Trump vuole invece dividerli. Vuole isolare la Cina per poi portare l’attacco quando sarà sola. Ma come dividere la Russia dalla Cina, oggi così saldamente unite? Non è che la fine della Nato possa essere l’offerta di Trump a Putin, con l’Europa come munifico regalo? Un’Europa unita (le provocazioni “trumpiste” non sembrano fatte apposta per unire gli europei e renderli indipendenti dagli Usa?), qualora si sentisse abbandonata dagli Usa, non potrebbe cadere nelle braccia della Russia? Senza più la minaccia della Nato e con la possibilità di entrare nel mercato europeo (materie prime in cambio di manufatti), la Russia potrebbe trovare un’alternativa interessante al mercato cinese che le verrebbe a mancare. La Russia riguadagnerebbe lo spazio perduto con la fine dell’Urss (addio ai baltici filo-nazisti e al “gruppo di Visegrad”), mentre gli europei sarebbero ben felici di comprare il gas russo senza più le sanzioni commerciali. E Trump potrebbe smobilitare le truppe americane dal Vecchio Continente per concentrarsi sul fronte asiatico e nel Pacifico. Si realizzerebbe così il sogno degli “euro-asiatisti”, ma sarebbe più un incubo. E si creerebbe finalmente quel polo imperialistico europeo, indipendente e in concorrenza con gli Usa, come sognano certi circoli di sinistra.

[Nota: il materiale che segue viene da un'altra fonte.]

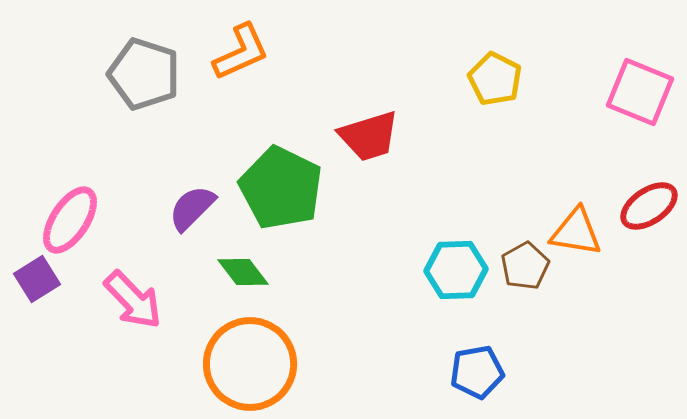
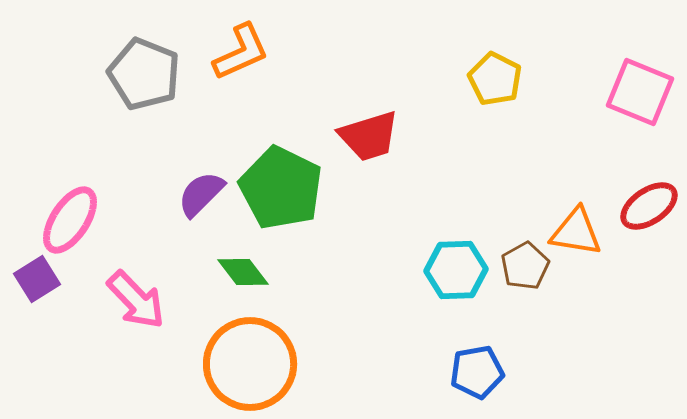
gray pentagon: rotated 4 degrees clockwise
purple semicircle: moved 9 px right, 14 px up
pink arrow: moved 3 px right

Io temo, al contrario di quello che pensano certi tifosi geopolitici da tastiera, che la Russia accetterebbe. Asfissiata da un ventennio di pressione militare ai suoi confini, la possibilità di trovarsi senza più un nemico alla porta e con l’occasione di entrare in Europa le permetterebbe finalmente di concentrarsi sul proprio sviluppo, senza più paure né timori. E agli Usa potrebbe assicurare una “benevola neutralità” nel caso di un futuro conflitto nel Pacifico.
Ovviamente non è detto che vada a finire così. Come si diceva, c’è uno scontro geopolitico in atto e non tutti pensano che quanto sopra raccontato sia la soluzione migliore. Ma almeno smettiamola, una volta per tutte, di prendere Trump per un buffone. Dietro di lui ci stanno teste pensanti e un gruppo di potere che sa quello che vuole.
L’ipotesi è credibile, ma se la strategia trumpiana è quella di cercare di dividere Russia e Cina, è destinata a fallire. La Russia non mollerà mai la Cina per l’esangue Europa. La dimostrazione? Quando si arriva a tenere sempre più frequenti esercitazioni militari congiunte, a condividere informazioni e procedure operative, quando si accetta di vendere alla Cina armamenti e know-how militare sensibile, vuol dire che le relazioni sono giunte oramai a livello strategico. Per non parlare dei due gasdotti attualmente in costruzione, che collegano la SIberia al nord cinese. La Russia è interessata a mantenere una politica dei “due forni”, facendo della Russia la piattaforma logistica di collegamento tra Europa e Cina. Dopo l’energia, Putin si sta preparando a rendere redditizia la stessa collocazione geografica del suo immenso paese.